#### [Extrait de page]
++++++++++++++++++++

Principe : Proposer un modèle de revenu, ni revenu universel, ni salaire mensuel, étendant le système des intermittents et valorisant les contributions et capacités.
Bénéficiaires : Groupe de jeunes de 16 à 25 ans résidant sur le territoire Plaine Commune, tirés au sort (protocole non définitif).
Présentation : La proposition d’un revenu contributif s’inscrit dans un projet plus large visant à faire de Plaine Commune un « territoire apprenant contributif », adossé à une chaire de recherche.
Le constat de départ est celui de l’extension de l’automatisation de la production par le numérique qui selon certaines études va entraîner une forte réduction du nombre d’emplois. Le revenu contributif cherche à répondre à cette situation, en distinguant nettement l’emploi, automatisable, du travail, qui « produit du savoir-faire, du savoir théorique, du savoir artistique ».

++++++++++++++++++++

#### [Matériel recueilli]
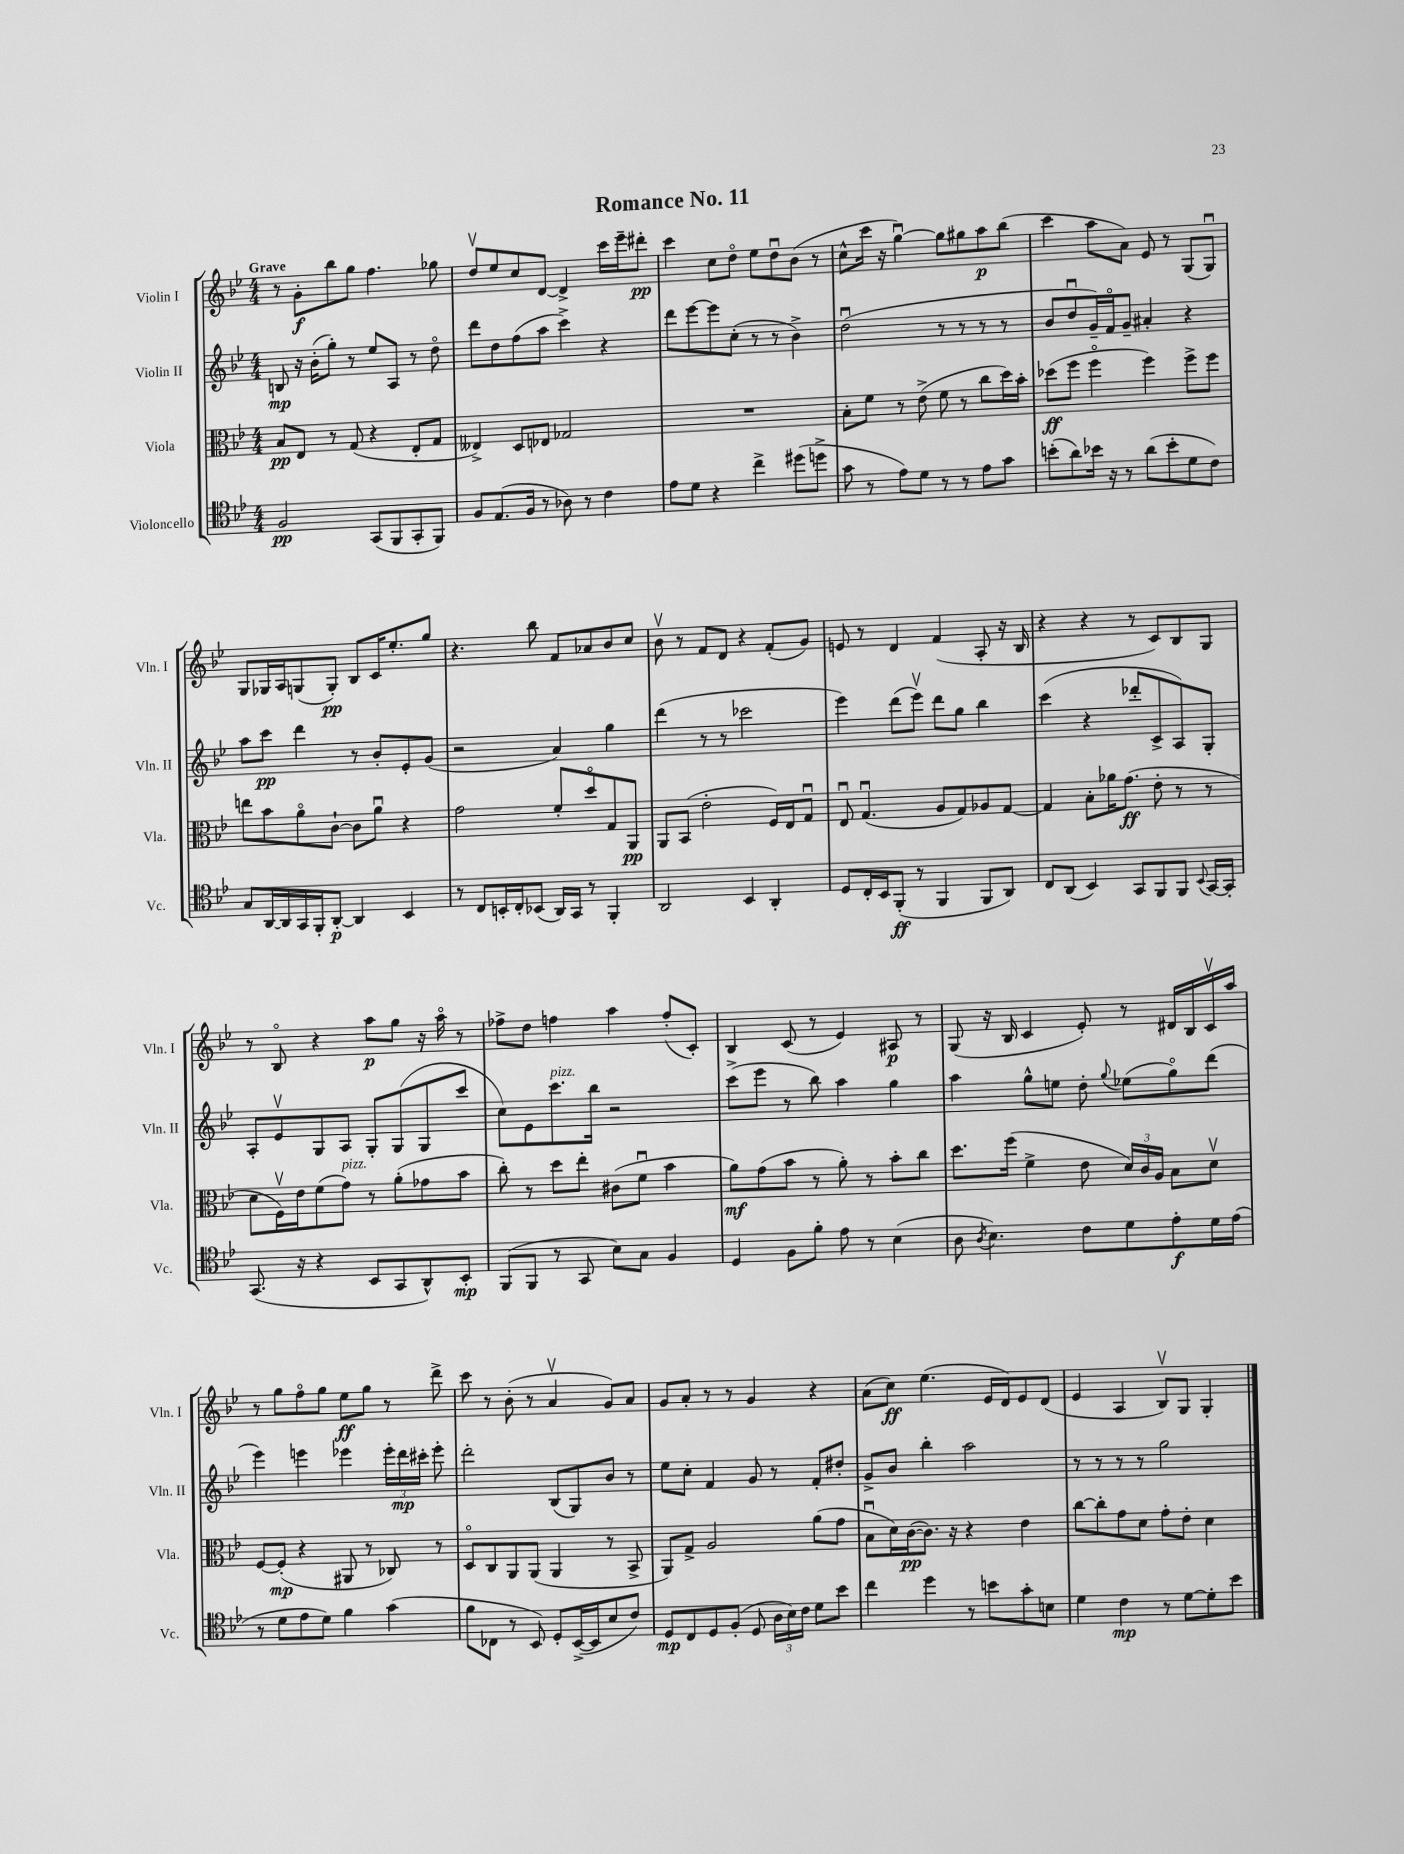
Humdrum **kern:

++++++++++++++++++++

#### [Objectifs]
A – Dans le texte sur le revenu contributif, quel âge doivent avoir les jeunes bénéficiaires ?
B – Énumérez les formes de savoir que le travail produit selon le texte sur le revenu contributif.
C – Reprenez le texte sur le revenu contributif et poursuivez-le après sa dernière phrase.

#### [Réponses]
A – Ils doivent avoir de 16 à 25 ans.

B – Le savoir-faire, le savoir théorique et le savoir artistique.

C –
En s’inspirant du régime des intermittents, qui permet aux individus d’alterner des temps de production et des temps de développement de leurs capacités, le revenu contributif propose de valoriser le travail, par un revenu « conditionné à la contribution qu’apporte chacun dans des projets collectifs ».
L’autre modèle est celui du logiciel libre, qui efface la barrière entre producteur et consommateur.
Sources :
- Projet d’expérimentation territorial, « Plaine commune territoire apprenant contributif »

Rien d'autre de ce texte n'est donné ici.